Einer der Hauptverantwortlichen für diese Untersuchung, Prof. Dr. Shunichi Yamashita, Vizepräsident der Fukushima Medical University und oberster Gesundheitsberater der Präfektur Fukushima, empfiehlt seinen Kollegen und Schilddrüsenfachärzten in ganz Japan, Eltern zu beruhigen und weitere Untersuchungen für unnötig zu erklären.
Yamashita gilt als “Verharmloser der Strahlengefahren”, nachdem er im vorigen Jahr in unverantwortlicher Weise verkündet hat, 100 mSv/Jahr seien unbedenklich, sogar für Schwangere und Kleinkinder.
Hierzulande gilt 1 mSv/Jahr als Grenzwert für die Normalbevölkerung, während Atomarbeiter mit maximal 20 mSv/Jahr belastet werden dürfen.
Dagegen verweist Matsuzaki auf eine Studie aus dem Jahr 2000 an 250 sieben- bis 14-jährigen Kindern aus der Präfektur Nagasaki, von denen lediglich 0,8 Prozent Schilddrüsenzysten hatten. Ausserdem beruft er sich auf eine Arbeit von Mazzaferri et.al. aus dem Jahr 1993, in der festgestellt wurde, dass US-amerikanische Kleinkinder praktisch keine Schilddrüsendeformationen aufwiesen, Knoten und Verhärtungen jedoch mit dem Lebensalter zunahmen.
Bei 20jährigen US-Amerikanern hat einer von zehn Knoten und/oder Zysten.
Die bekannte australische Kinderärztin und Kinderchirurgin Helen Caldicott sagte zu den aktuellen Ergebnissen, Kinder hätten normalerweise keine Schilddrüsenknoten oder -zysten. Falls solche festgestellt würden, müsse umgehend eine Biopsie durchgeführt werden, um ein beginnendes Karzinom auszuschliessen.
Die grosse Zahl von Schilddrüsenveränderungen seien der Beweis dafür, dass die Kinder in der Präfektur Fukushima hohen Dosen von Jod-131 ausgesetzt waren.

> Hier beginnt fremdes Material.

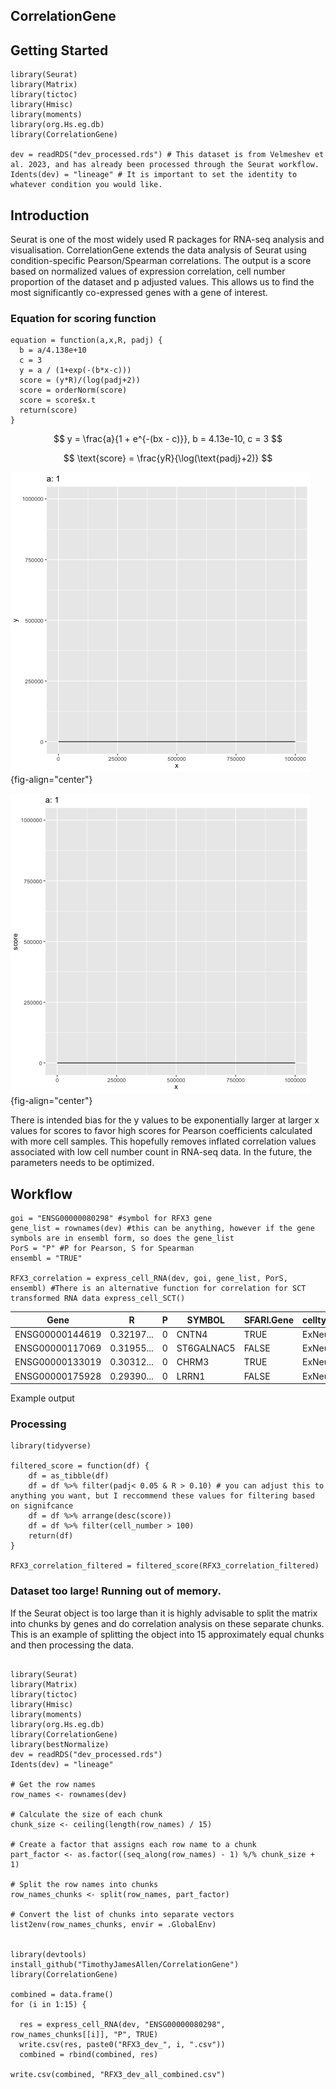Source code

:## CorrelationGene

## Getting Started

```{r}
library(Seurat)
library(Matrix)
library(tictoc)
library(Hmisc)
library(moments)
library(org.Hs.eg.db)
library(CorrelationGene)

dev = readRDS("dev_processed.rds") # This dataset is from Velmeshev et al. 2023, and has already been processed through the Seurat workflow.
Idents(dev) = "lineage" # It is important to set the identity to whatever condition you would like.
```

## Introduction

Seurat is one of the most widely used R packages for RNA-seq analysis and visualisation. CorrelationGene extends the data analysis of Seurat using condition-specific Pearson/Spearman correlations. The output is a score based on normalized values of expression correlation, cell number proportion of the dataset and p adjusted values. This allows us to find the most significantly co-expressed genes with a gene of interest.

### Equation for scoring function

```{r}
equation = function(a,x,R, padj) {
  b = a/4.138e+10
  c = 3
  y = a / (1+exp(-(b*x-c)))
  score = (y*R)/(log(padj+2))
  score = orderNorm(score)
  score = score$x.t
  return(score)
}
```

$$
y = \frac{a}{1 + e^{-(bx - c)}}, b = 4.13e-10, c = 3
$$

$$
\text{score} = \frac{yR}{\log(\text{padj}+2)}
$$

![a = max cell number, b = smoothing parameter, c = constant](images/animation.gif){fig-align="center"}

![](images/animation_score-3.gif){fig-align="center"}

There is intended bias for the y values to be exponentially larger at larger x values for scores to favor high scores for Pearson coefficients calculated with more cell samples. This hopefully removes inflated correlation values associated with low cell number count in RNA-seq data. In the future, the parameters needs to be optimized.

## Workflow

```{r}
goi = "ENSG00000080298" #symbol for RFX3 gene
gene_list = rownames(dev) #this can be anything, however if the gene symbols are in ensembl form, so does the gene_list
PorS = "P" #P for Pearson, S for Spearman
ensembl = "TRUE"

RFX3_correlation = express_cell_RNA(dev, goi, gene_list, PorS, ensembl) #There is an alternative function for correlation for SCT transformed RNA data express_cell_SCT()

```

| Gene            | R          | P   | SYMBOL     | SFARI.Gene | celltype | cell_number | padj | score    |
|-----------------|------------|-----|------------|------------|----------|-------------|------|----------|
| ENSG00000144619 | 0.32197... | 0   | CNTN4      | TRUE       | ExNeu    | 13440       | 0    | 3.861... |
| ENSG00000117069 | 0.31955... | 0   | ST6GALNAC5 | FALSE      | ExNeu    | 13440       | 0    | 3.768... |
| ENSG00000133019 | 0.30312... | 0   | CHRM3      | TRUE       | ExNeu    | 13440       | 0    | 3.554... |
| ENSG00000175928 | 0.29390... | 0   | LRRN1      | FALSE      | ExNeu    | 13440       | 0    | 3.124... |

Example output

### Processing

```{r}
library(tidyverse)

filtered_score = function(df) {
    df = as_tibble(df)
    df = df %>% filter(padj< 0.05 & R > 0.10) # you can adjust this to anything you want, but I reccommend these values for filtering based on signifcance 
    df = df %>% arrange(desc(score))
    df = df %>% filter(cell_number > 100)
    return(df)
}

RFX3_correlation_filtered = filtered_score(RFX3_correlation_filtered)
```

### Dataset too large! Running out of memory.

If the Seurat object is too large than it is highly advisable to split the matrix into chunks by genes and do correlation analysis on these separate chunks. This is an example of splitting the object into 15 approximately equal chunks and then processing the data.

```{r}

library(Seurat)
library(Matrix)
library(tictoc)
library(Hmisc)
library(moments)
library(org.Hs.eg.db)
library(CorrelationGene)
library(bestNormalize)
dev = readRDS("dev_processed.rds")
Idents(dev) = "lineage"

# Get the row names
row_names <- rownames(dev)

# Calculate the size of each chunk
chunk_size <- ceiling(length(row_names) / 15)

# Create a factor that assigns each row name to a chunk
part_factor <- as.factor((seq_along(row_names) - 1) %/% chunk_size + 1)

# Split the row names into chunks
row_names_chunks <- split(row_names, part_factor)

# Convert the list of chunks into separate vectors
list2env(row_names_chunks, envir = .GlobalEnv)


library(devtools)
install_github("TimothyJamesAllen/CorrelationGene")
library(CorrelationGene)

combined = data.frame()
for (i in 1:15) {

  res = express_cell_RNA(dev, "ENSG00000080298", row_names_chunks[[i]], "P", TRUE)
  write.csv(res, paste0("RFX3_dev_", i, ".csv"))
  combined = rbind(combined, res)
    
write.csv(combined, "RFX3_dev_all_combined.csv")
```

Die Veränderungen müssten als Vorboten von Schilddrüsenkrebs angesehen werden. Mindestens seien engmaschige Kontrollen unabdingbar; die betroffenen Kinder erst nach 2 ½ Jahren erneut untersuchen zu wollen, sei ein grosser Fehler.
Die Befunde von Dr. Matsuzaki widerlegen auch die Einschätzung der Autoren des WHO-Reports mit dem Titel Vorläufige Dosiseinschätzung vom Juni dieses Jahres. Dort wird behauptet, der radioaktive Fallout von Fukushima werde kaum jemanden krank machen.
Weitere Informationen finden Sie im aktuellen Strahlentelex 612-613 vom 05. Juli 2012 unter
→ strahlentelex.de (PDF)
und unter
→ fukushimavoice-eng.blogspot.de
Im Rahmen des IPPNW-Weltkongress vom 24. – 26. August 2012 in Hiroshima wird eine IPPNW-Ärzte-Delegation nach Japan reisen und dort auch Gesundheitseinrichtungen in der Präfektur Fukushima besuchen.